== Problems to work on ==
A - Transcribe the profile of Eric Harrison Jr. between "Eric Harrison Jr. (born" and "2020 Summer Olympics.", inclusive.
B - Go on with the profile of the sprinter Eric Harrison Jr. from the point where it stops.

== Supplied passage ==
----------
Eric Harrison Jr.OLY

Personal information
- Nationality: Trinidad and Tobago
- Born: 18 February 1999 (age 27) Washington, D.C., United States
- Agent: Mark Pryor, World Express Sports Mgmt

Sport
- Sport: Athletics
- Event: 100 metres

Medal record
Athletics
Representing the United States
IAAF World U20 Championships
| Gold medal – first place | 2018 Tampere | 4x100 m |
| Bronze medal – third place | 2018 Tampere | 100 m |
| Bronze medal – third place | 2018 Tampere | 200 m |
Representing Trinidad and Tobago
Commonwealth Games
| Silver medal – second place | 2022 Birmingham | 4×100 m relay |

= Eric Harrison Jr. =

Trinidad and Tobago sprinter

Eric Harrison Jr. (born 18 February 1999) is an athlete, who has represented the United States and Trinidad and Tobago. He competed in the men's 4 × 100 metres relay event at the 2020 Summer Olympics.
----------
== Records shown ==
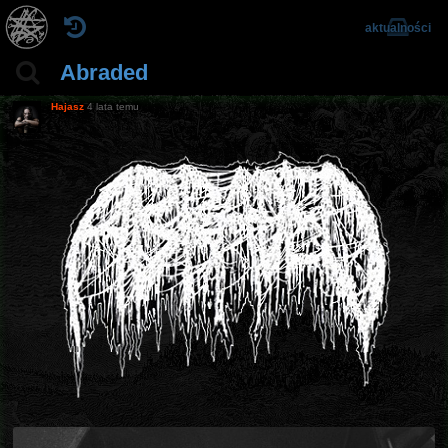
aktualności
Abraded
Hajasz
4 lata temu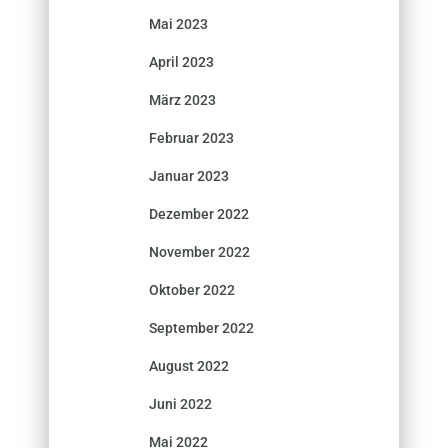
Mai 2023
April 2023
März 2023
Februar 2023
Januar 2023
Dezember 2022
November 2022
Oktober 2022
September 2022
August 2022
Juni 2022
Mai 2022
----------
== Answers by task ==
A -
Eric Harrison Jr. (born 18 February 1999) is an athlete, who has represented the United States and Trinidad and Tobago. He competed in the men's 4 × 100 metres relay event at the 2020 Summer Olympics.

B -
==Career==
Harrison comes from Washington, D.C. Representing the United States at the 2018 IAAF World U20 Championships in Tampere, Finland, Harrison won a gold medal and two bronze medals. He won gold in the men's 4 × 100 metres relay, and bronze in thee 100 metres and the 200 metres.

Harrison's mother is from Trinidad, and became eligible to represent Trinidad and Tobago on 15 July 2021. Initially, Harrison missed the trials for the 2020 Summer Olympics because of illness, but he later qualified for the Trinidad and Tobago relay team based on his results in the 100 metres. His training was also impacted by the COVID-19 pandemic, with the indoor track season being cancelled in March 2020.